Prove formula for the product of two exponential operators

[astrocytosis]

Homework Statement

Consider two operators A and B, such that [A,[A, B]] = 0 and [B,[A, B]] = 0 . Show that

Exp(A+B) = Exp(A)Exp(B)Exp(-1/2 [A,B])

Hint: define Exp(As)Exp(Bs) as T(s), where s is a real parameter, differentiate T(s) with respect to s, and express the result in terms of T(s). Then use the Baker-Hausdorff lemma, and finally simply integrate your expression.

Homework Equations

[/B]
Baker-Hausdorff Lemma

e^-B A e^B = A + [B,A] + 1/2! [B,[B,A]] + 1/3! [B,[B,[B,A]]] +...

The Attempt at a Solution

I did what the hint said and took the derivative of T(s)

T'(s) = Exp(A s)Exp(B s) B + Exp(B s)Exp(A s) A

T'(s) = T(s) * (A + B)

but I am very lost as to how to proceed for here. I don't see how the Baker-Hausdorff lemma can be applied to this. I looked online for a derivation of this formula, but they all seemed more complicated than what the problem is asking for, and none of them defined a function like T(s) (that I saw). I think I must be fundamentally misunderstanding something here but I can't figure out what it is. I tried computing T(s) for the case where A, B depend on s, but that just made things more confusing.

 

[nrqed]

Homework Statement

Consider two operators A and B, such that [A,[A, B]] = 0 and [B,[A, B]] = 0 . Show that

Exp(A+B) = Exp(A)Exp(B)Exp(-1/2 [A,B])

Hint: define Exp(As)Exp(Bs) as T(s), where s is a real parameter, differentiate T(s) with respect to s, and express the result in terms of T(s). Then use the Baker-Hausdorff lemma, and finally simply integrate your expression.

Homework Equations

[/B]
Baker-Hausdorff Lemma

e^-B A e^B = A + [B,A] + 1/2! [B,[B,A]] + 1/3! [B,[B,[B,A]]] +...

The Attempt at a Solution

I did what the hint said and took the derivative of T(s)

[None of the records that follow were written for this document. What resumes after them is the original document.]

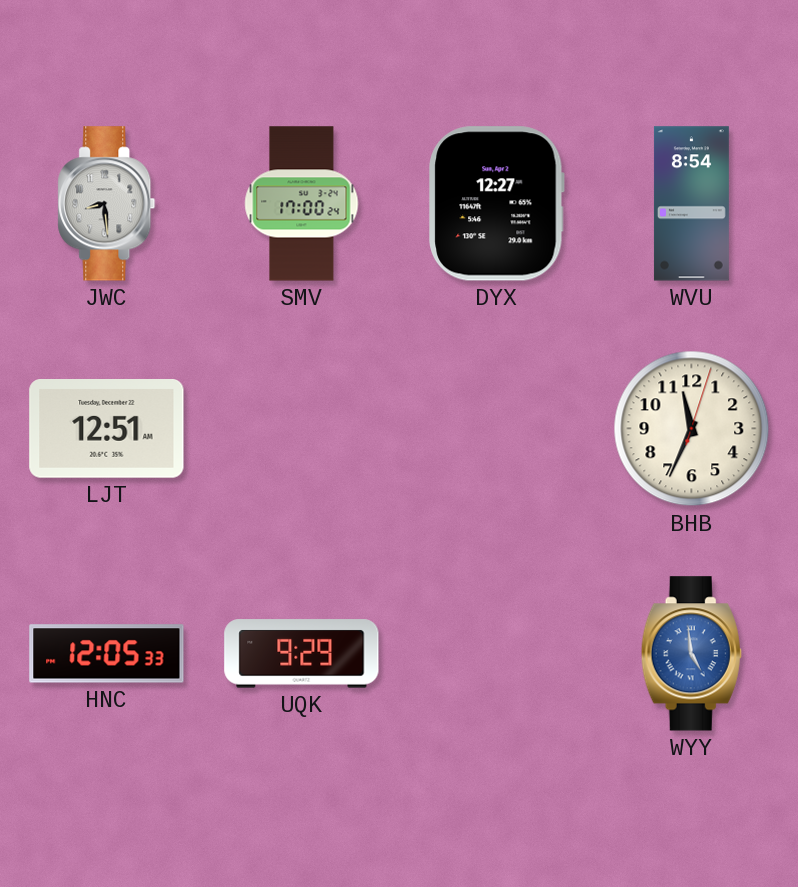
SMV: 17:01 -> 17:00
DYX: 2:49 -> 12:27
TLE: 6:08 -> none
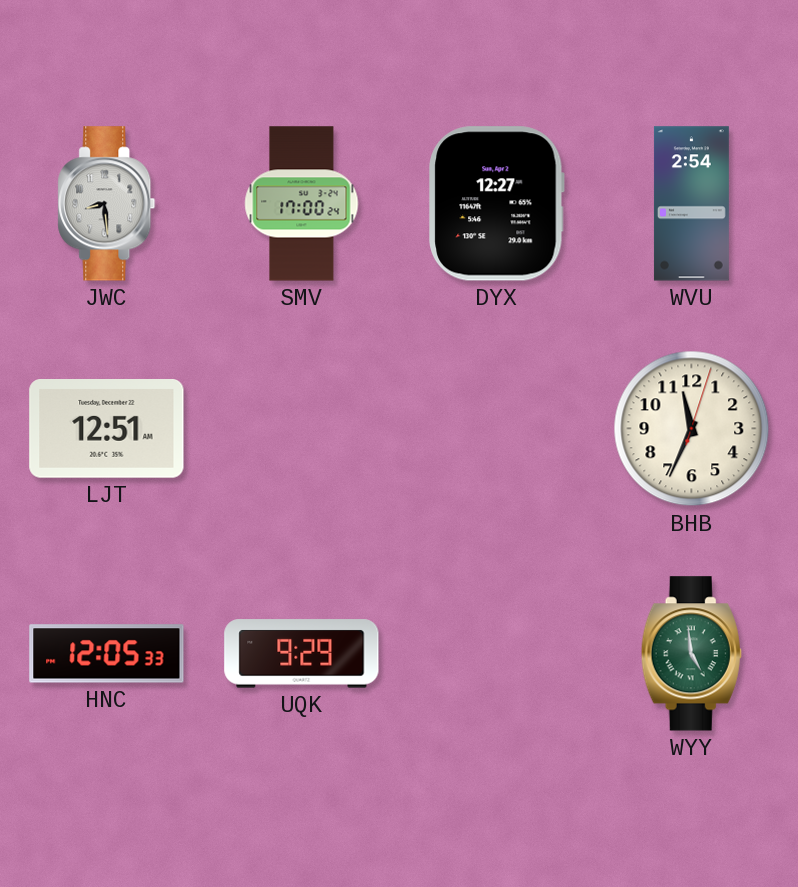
WVU: 8:54 -> 2:54
WYY dial: blue -> green
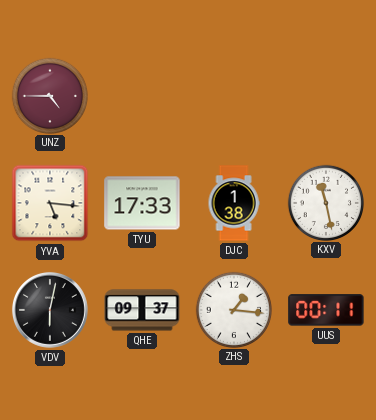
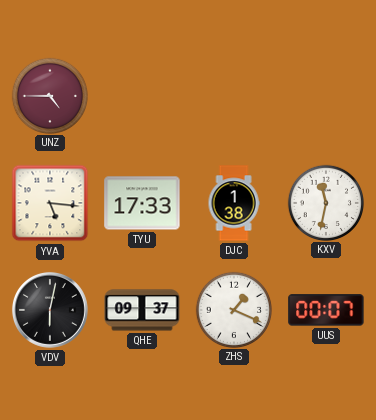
KXV: 11:28 -> 11:32
ZHS: 1:16 -> 1:19
UUS: 00:11 -> 00:07
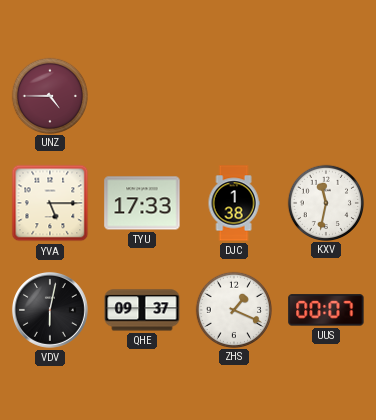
YVA: 5:16 -> 5:15
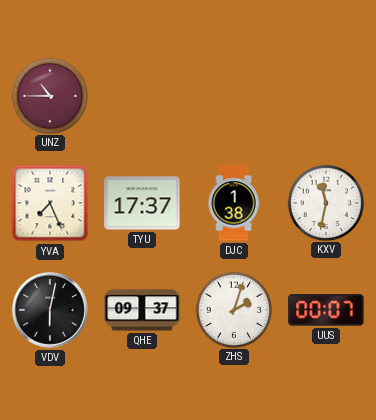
UNZ: 4:45 -> 10:45
YVA: 5:15 -> 7:26
TYU: 17:33 -> 17:37
ZHS: 1:19 -> 2:03
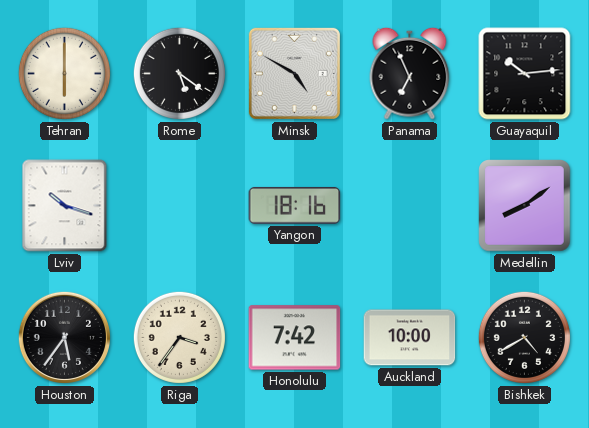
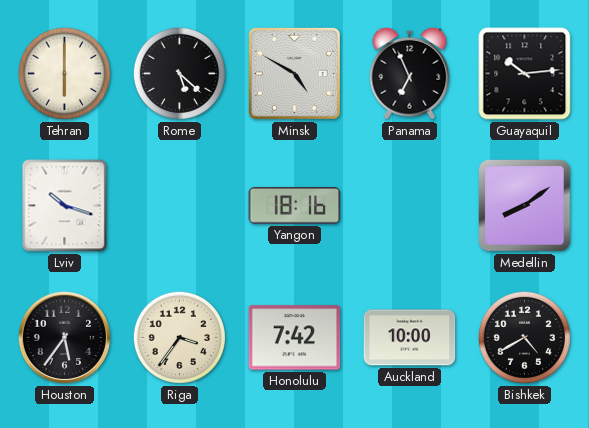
Rome: 5:21 -> 5:22
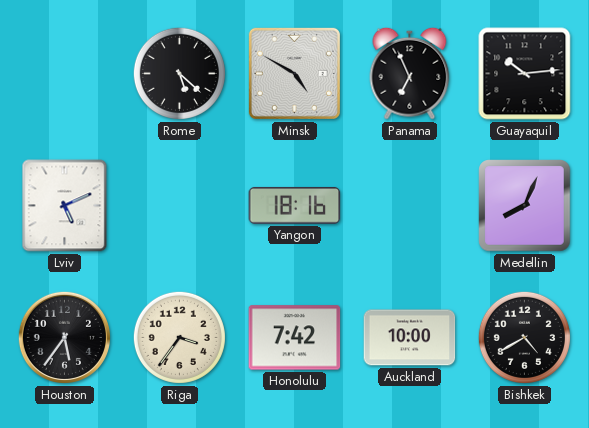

T'(s) = Exp(A s)Exp(B s) B + Exp(B s)Exp(A s) A

You moved the Exp(As) A to the right of Exp(Bs) which is not allowed if A and B don't commute. Be careful to not switch the order of the A and B operators,

 

[astrocytosis]

I thought an analytic function of an operator returned a function of its eigenvalue so it wouldn't matter... but then how can I write it in terms of T(S)?